E da oltre un mese aziende di tutto il mondo vengono attaccate sfruttando una falla nelle apparecchiature di rete della Citrix, nonostante il fatto che l’aggiornamento di sicurezza che la corregge sia disponibile da tempo ma semplicemente non viene installato. E spesso non viene installato non per inettitudine dei responsabili della sicurezza informatica, ma perché per avere le approvazioni per farlo servono trentaquattro firme di altrettanti livelli di burocrazia aziendale.
Se vogliamo difenderci seriamente dagli attacchi informatici, qualcosa deve cambiare.
[2023/12/01: La seconda parte di questa storia è qui]
---
Addendum
Per curiosità ho provato a chiedere a ChatGPT 4 di leggere questo articolo e generarne un riassunto, usando il prompt “Generate a brief, exciting summary in Italian of this article”: questo è il risultato, esattamente come l’ha generato ChatGPT, senza alcun ritocco da parte mia.

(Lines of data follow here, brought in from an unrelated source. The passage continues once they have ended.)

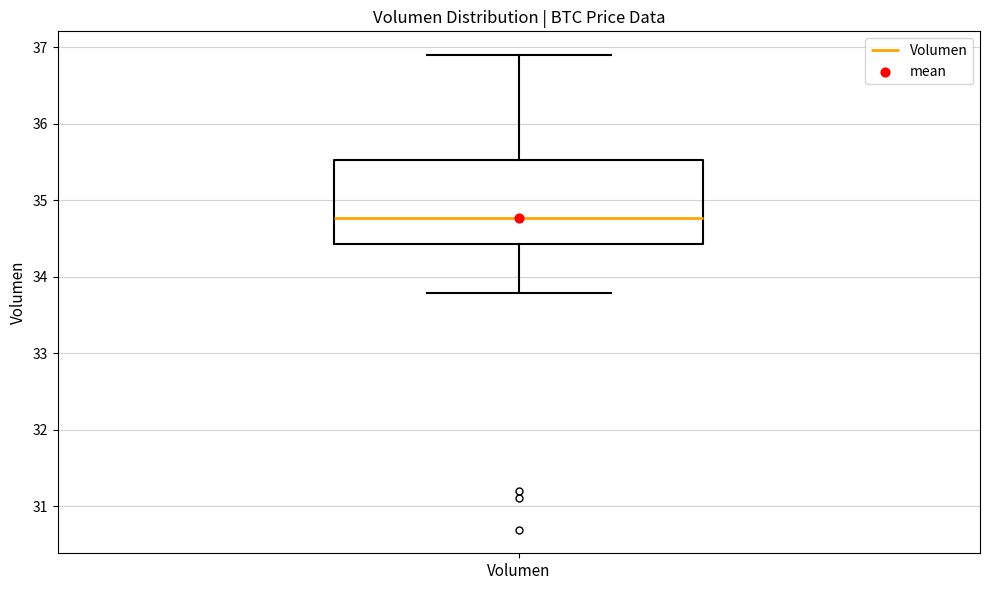

Read this box plot against the y-axis: the position of the median line, the range covered by the box, and the ends of both whiskers. The values are not printed on the chart, so give them approximately, as read against the axis.

median 34.8, box 34.4 to 35.5, whiskers 33.8 to 36.9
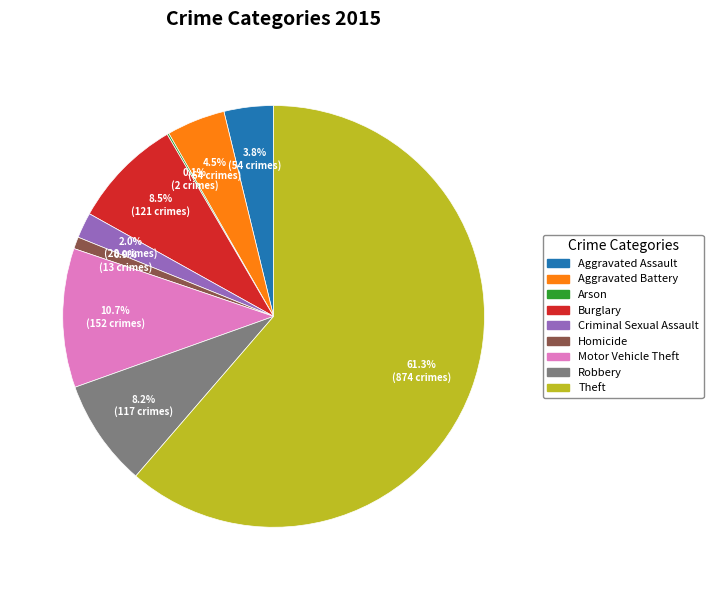

Which has a higher value, Aggravated Battery or Criminal Sexual Assault?

Aggravated Battery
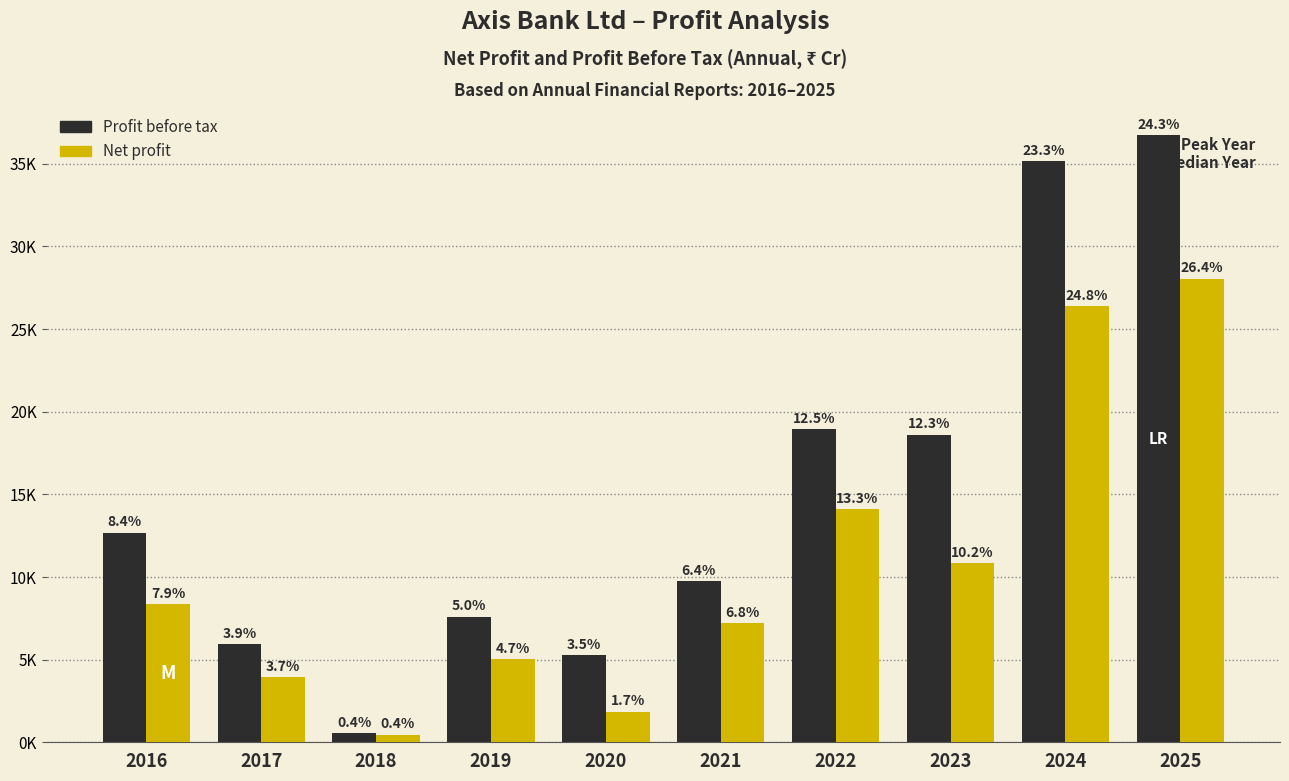

Are the bars horizontal?

No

Questo articolo narra la vicenda di due attacchi informatici in corso, uno in Italia e l'altro in Svizzera, esplorando come il crimine informatico odierno sia insolitamente volto alla visibilità anziché al nascondimento online. Viene spiegato come gli attacchi siano monitorati e come i criminali informatici si vantino delle proprie azioni, pubblicizzando i loro successi sui loro siti nel dark web e sui canali social. L'articolo delinea anche le tecniche di attacco, principalmente basate su ransomware, e sottolinea l'importanza della preparazione e della risposta alle minacce informatiche per le aziende. Si evidenzia inoltre il comportamento delle aziende colpite, alcune delle quali non hanno annunciato pubblicamente gli attacchi, rischiando conseguenze legali e reputazionali. L'articolo conclude suggerendo che per difendersi seriamente dagli attacchi informatici, è necessario un cambiamento nell'approccio alla sicurezza informatica.